Tasks to carry out »
1/ In the mailing-list thread about describing images on Commons, which extension creates the Index page form on Wikisource?
2/ From the records, return the part that opens with the line containing "text Zijn er" and closes with the line containing "text Kan de", reproduced character for character.
## BEGIN Document passage
However, as many of them would not have much experience with
Wikipedia, we fear that the learning curve in understanding the
Commons' template-based metadata system might turn away potential
contributors.

To make it easier for non-Wikimedians to contribute, we have been
considering developing tools to simplify updating these templates,
such as by creating user scripts [5] to provide a form based interface
to our template; maybe something visually similar to the Index page
form that the ProofreadPage extension creates on Wikisource [6]. Do
such tools already exist for the Commons somewhere? What do you think
would be the easiest way to simplify the ways in which non-Wikimedians
can use the Commons' cataloging system?

Thanks so much for your attention!

cheers,
Gaurav
http://commons.wikimedia.org/wiki/User:Gaurav

[1] http://biodivlib.wikispaces.com/Art+of+Life
[2] http://commons.wikimedia.org/wiki/Category:Files_from_the_Biodiversity_Heritage_Library
[3] http://www.flickr.com/photos/biodivlibrary
[4] Based on an external links search, see:
http://commons.wikimedia.org/w/index.php?title=Special:LinkSearch&limit=500&offset=4050&target=http%3A%2F%2Fwww.biodiversitylibrary.org
[5] http://commons.wikimedia.org/wiki/Commons:User_scripts
[6] An example of an index page form created by the ProofreadPage
extension on Wikisource:
http://en.wikisource.org/w/index.php?title=Index:Field_Notes_of_Junius_Henderson,_Notebook_1.djvu&action=edit

_______________________________________________
Commons-l mailing list
[hidden email]
https://lists.wikimedia.org/mailman/listinfo/commons-l
Reply | Threaded
Open this post in threaded view
|

Re: Making it easier for non-Commons users to describe minimally described images

Federico Leva (Nemo)
What sort of information are you looking for? The few files I checked on
[[Category:Files from the Biodiversity Heritage Library]] (butterflies)
seem to be described in detail (mention in description + category for
each species), is this what you're aiming at?

Managing the information templates seems a nightmare, perhaps you should
aim at categories. HotCat works well enough per se, but you still need
to know the category guidelines (or better, the precise name of the
category). It would be great if the autocompletion could be fixed so
that 1) you don't need to know in advance whether the category you need
is e.g. "Churches of Finland" vs. "Finnish churches", 2) redirects and
soft-redirects are followed, e.g. from plural to singular and viceversa.
## END Document passage
## BEGIN Records for this task
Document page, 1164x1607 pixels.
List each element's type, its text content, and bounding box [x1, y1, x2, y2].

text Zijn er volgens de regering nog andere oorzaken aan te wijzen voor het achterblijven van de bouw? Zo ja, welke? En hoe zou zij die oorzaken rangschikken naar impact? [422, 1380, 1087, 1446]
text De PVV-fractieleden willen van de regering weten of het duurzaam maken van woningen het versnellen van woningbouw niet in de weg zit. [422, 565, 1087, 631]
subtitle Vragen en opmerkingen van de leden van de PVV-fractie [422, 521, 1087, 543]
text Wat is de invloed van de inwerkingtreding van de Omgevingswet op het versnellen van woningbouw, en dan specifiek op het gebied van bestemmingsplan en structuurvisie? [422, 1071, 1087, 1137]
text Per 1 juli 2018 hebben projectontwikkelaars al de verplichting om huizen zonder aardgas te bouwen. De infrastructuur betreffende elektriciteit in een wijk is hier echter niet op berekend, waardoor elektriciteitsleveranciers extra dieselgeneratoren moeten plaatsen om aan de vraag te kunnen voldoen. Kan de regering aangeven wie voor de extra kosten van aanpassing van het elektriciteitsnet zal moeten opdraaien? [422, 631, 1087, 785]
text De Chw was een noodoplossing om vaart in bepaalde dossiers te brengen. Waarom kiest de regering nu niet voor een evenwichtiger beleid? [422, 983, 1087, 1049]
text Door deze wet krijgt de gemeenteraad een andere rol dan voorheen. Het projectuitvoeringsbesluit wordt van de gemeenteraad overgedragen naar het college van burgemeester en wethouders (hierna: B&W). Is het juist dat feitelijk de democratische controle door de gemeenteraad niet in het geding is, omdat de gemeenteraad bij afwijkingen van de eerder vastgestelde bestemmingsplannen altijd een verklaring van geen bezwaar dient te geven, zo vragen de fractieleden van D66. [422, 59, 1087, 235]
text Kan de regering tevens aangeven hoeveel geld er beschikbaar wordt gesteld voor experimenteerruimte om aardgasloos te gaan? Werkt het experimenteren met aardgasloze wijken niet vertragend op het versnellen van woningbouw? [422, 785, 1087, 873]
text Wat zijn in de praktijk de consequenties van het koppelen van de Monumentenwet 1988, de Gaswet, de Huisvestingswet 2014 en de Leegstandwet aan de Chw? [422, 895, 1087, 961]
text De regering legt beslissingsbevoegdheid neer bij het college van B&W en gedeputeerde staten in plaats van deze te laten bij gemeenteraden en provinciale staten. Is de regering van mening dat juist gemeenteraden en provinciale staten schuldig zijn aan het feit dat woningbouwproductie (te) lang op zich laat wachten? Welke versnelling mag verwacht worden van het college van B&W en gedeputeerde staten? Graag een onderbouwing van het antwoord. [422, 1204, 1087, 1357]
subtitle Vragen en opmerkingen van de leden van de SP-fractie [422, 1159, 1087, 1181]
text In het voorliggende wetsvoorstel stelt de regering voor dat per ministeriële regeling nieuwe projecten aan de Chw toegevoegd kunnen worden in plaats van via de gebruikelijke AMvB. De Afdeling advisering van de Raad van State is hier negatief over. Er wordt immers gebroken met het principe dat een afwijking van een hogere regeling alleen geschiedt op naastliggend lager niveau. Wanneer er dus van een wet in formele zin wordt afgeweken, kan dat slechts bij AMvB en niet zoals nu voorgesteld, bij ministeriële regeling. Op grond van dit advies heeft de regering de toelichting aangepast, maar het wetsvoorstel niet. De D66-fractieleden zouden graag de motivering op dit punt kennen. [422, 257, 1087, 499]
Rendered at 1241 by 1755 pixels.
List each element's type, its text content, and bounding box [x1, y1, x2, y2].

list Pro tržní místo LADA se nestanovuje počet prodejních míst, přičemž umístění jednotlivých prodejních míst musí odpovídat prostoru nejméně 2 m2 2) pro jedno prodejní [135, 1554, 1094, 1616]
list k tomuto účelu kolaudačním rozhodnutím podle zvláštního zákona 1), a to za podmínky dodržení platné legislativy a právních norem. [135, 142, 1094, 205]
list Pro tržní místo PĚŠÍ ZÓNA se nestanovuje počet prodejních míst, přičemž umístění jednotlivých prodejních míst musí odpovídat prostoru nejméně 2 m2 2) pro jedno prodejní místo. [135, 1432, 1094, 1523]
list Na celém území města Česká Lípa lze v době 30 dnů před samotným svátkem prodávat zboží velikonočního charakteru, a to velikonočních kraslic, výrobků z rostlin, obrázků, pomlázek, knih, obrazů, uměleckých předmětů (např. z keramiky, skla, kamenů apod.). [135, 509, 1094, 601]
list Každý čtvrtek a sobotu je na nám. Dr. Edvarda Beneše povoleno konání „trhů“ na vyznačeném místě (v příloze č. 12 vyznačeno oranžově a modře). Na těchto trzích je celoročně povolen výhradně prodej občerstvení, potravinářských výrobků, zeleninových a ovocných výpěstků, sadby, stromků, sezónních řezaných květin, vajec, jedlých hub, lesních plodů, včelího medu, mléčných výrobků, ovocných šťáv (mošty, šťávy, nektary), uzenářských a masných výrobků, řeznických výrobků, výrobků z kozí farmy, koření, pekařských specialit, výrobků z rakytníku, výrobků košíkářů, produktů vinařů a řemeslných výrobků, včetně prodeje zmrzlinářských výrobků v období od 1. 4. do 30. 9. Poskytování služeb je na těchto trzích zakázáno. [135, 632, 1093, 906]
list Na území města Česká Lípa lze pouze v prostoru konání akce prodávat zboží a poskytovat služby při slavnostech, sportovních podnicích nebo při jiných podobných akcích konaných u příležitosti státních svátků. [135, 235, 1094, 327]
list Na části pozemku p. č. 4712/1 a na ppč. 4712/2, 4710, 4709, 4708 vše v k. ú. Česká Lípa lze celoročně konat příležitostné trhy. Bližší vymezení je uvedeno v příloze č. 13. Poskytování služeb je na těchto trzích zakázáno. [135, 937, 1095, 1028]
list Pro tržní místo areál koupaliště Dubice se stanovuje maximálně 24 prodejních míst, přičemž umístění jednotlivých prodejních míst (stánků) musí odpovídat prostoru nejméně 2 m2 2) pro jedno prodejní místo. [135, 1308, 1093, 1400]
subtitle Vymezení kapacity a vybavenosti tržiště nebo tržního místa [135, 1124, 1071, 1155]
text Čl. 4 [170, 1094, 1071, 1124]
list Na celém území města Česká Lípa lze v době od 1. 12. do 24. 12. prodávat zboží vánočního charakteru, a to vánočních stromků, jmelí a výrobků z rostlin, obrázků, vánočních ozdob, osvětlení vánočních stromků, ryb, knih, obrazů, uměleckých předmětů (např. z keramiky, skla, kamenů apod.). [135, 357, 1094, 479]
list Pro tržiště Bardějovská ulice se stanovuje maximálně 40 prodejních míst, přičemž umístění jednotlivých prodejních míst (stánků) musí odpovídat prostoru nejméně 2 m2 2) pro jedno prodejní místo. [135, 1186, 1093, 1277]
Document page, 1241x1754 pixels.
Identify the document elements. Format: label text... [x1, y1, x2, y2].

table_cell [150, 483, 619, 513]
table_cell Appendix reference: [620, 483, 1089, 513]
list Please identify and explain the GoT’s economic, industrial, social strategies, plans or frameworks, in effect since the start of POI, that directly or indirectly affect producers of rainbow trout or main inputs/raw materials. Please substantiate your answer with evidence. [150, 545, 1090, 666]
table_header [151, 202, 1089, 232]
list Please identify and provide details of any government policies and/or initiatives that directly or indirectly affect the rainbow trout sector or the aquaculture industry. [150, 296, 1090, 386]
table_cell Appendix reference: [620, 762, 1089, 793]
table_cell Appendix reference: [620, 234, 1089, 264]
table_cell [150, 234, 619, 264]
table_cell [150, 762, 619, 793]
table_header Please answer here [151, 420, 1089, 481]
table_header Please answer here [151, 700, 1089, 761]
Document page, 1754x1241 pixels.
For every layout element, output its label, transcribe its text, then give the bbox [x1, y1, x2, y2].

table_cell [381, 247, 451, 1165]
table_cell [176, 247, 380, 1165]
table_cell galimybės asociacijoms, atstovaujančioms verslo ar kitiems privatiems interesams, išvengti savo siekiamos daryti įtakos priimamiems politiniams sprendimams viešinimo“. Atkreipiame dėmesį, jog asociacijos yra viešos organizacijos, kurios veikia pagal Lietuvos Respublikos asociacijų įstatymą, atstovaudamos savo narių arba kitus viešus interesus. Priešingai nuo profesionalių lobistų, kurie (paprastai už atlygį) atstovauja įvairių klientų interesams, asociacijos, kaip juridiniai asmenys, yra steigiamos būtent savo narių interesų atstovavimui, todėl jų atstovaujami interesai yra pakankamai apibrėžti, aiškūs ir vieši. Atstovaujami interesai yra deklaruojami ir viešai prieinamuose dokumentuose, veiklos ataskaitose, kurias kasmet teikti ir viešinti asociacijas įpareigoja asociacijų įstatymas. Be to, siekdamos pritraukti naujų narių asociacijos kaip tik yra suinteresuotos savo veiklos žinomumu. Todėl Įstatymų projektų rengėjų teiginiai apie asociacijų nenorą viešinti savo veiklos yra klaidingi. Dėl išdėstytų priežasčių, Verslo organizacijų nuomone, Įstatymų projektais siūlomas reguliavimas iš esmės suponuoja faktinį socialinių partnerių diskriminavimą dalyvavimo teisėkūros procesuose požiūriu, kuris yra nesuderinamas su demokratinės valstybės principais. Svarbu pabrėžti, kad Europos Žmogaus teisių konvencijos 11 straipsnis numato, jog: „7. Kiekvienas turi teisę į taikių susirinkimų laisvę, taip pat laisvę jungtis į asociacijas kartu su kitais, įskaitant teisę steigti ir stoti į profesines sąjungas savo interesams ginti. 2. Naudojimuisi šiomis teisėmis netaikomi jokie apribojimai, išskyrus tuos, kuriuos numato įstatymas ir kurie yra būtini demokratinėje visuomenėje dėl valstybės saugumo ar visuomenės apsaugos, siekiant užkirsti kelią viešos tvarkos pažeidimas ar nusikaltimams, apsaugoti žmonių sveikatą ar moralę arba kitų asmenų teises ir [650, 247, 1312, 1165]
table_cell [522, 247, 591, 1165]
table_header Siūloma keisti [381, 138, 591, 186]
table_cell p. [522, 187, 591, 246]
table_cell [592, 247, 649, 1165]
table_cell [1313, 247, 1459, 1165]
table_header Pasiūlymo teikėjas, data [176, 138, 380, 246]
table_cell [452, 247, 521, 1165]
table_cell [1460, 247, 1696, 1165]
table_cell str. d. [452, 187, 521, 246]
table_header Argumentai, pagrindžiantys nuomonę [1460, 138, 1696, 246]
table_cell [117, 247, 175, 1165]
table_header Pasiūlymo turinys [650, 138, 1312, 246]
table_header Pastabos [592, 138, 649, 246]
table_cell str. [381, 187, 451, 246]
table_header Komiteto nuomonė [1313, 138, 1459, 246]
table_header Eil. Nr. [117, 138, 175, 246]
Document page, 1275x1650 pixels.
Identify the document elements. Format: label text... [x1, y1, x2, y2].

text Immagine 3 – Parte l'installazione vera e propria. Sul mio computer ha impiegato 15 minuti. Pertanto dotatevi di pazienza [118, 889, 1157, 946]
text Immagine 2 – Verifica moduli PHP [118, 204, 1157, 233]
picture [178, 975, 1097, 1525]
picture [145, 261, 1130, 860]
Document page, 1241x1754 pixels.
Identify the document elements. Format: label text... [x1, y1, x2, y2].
## END Records for this task
Completed exercise »
1/ The ProofreadPage extension.

2/
text Zijn er volgens de regering nog andere oorzaken aan te wijzen voor het achterblijven van de bouw? Zo ja, welke? En hoe zou zij die oorzaken rangschikken naar impact? [422, 1380, 1087, 1446]
text De PVV-fractieleden willen van de regering weten of het duurzaam maken van woningen het versnellen van woningbouw niet in de weg zit. [422, 565, 1087, 631]
subtitle Vragen en opmerkingen van de leden van de PVV-fractie [422, 521, 1087, 543]
text Wat is de invloed van de inwerkingtreding van de Omgevingswet op het versnellen van woningbouw, en dan specifiek op het gebied van bestemmingsplan en structuurvisie? [422, 1071, 1087, 1137]
text Per 1 juli 2018 hebben projectontwikkelaars al de verplichting om huizen zonder aardgas te bouwen. De infrastructuur betreffende elektriciteit in een wijk is hier echter niet op berekend, waardoor elektriciteitsleveranciers extra dieselgeneratoren moeten plaatsen om aan de vraag te kunnen voldoen. Kan de regering aangeven wie voor de extra kosten van aanpassing van het elektriciteitsnet zal moeten opdraaien? [422, 631, 1087, 785]
text De Chw was een noodoplossing om vaart in bepaalde dossiers te brengen. Waarom kiest de regering nu niet voor een evenwichtiger beleid? [422, 983, 1087, 1049]
text Door deze wet krijgt de gemeenteraad een andere rol dan voorheen. Het projectuitvoeringsbesluit wordt van de gemeenteraad overgedragen naar het college van burgemeester en wethouders (hierna: B&W). Is het juist dat feitelijk de democratische controle door de gemeenteraad niet in het geding is, omdat de gemeenteraad bij afwijkingen van de eerder vastgestelde bestemmingsplannen altijd een verklaring van geen bezwaar dient te geven, zo vragen de fractieleden van D66. [422, 59, 1087, 235]
text Kan de regering tevens aangeven hoeveel geld er beschikbaar wordt gesteld voor experimenteerruimte om aardgasloos te gaan? Werkt het experimenteren met aardgasloze wijken niet vertragend op het versnellen van woningbouw? [422, 785, 1087, 873]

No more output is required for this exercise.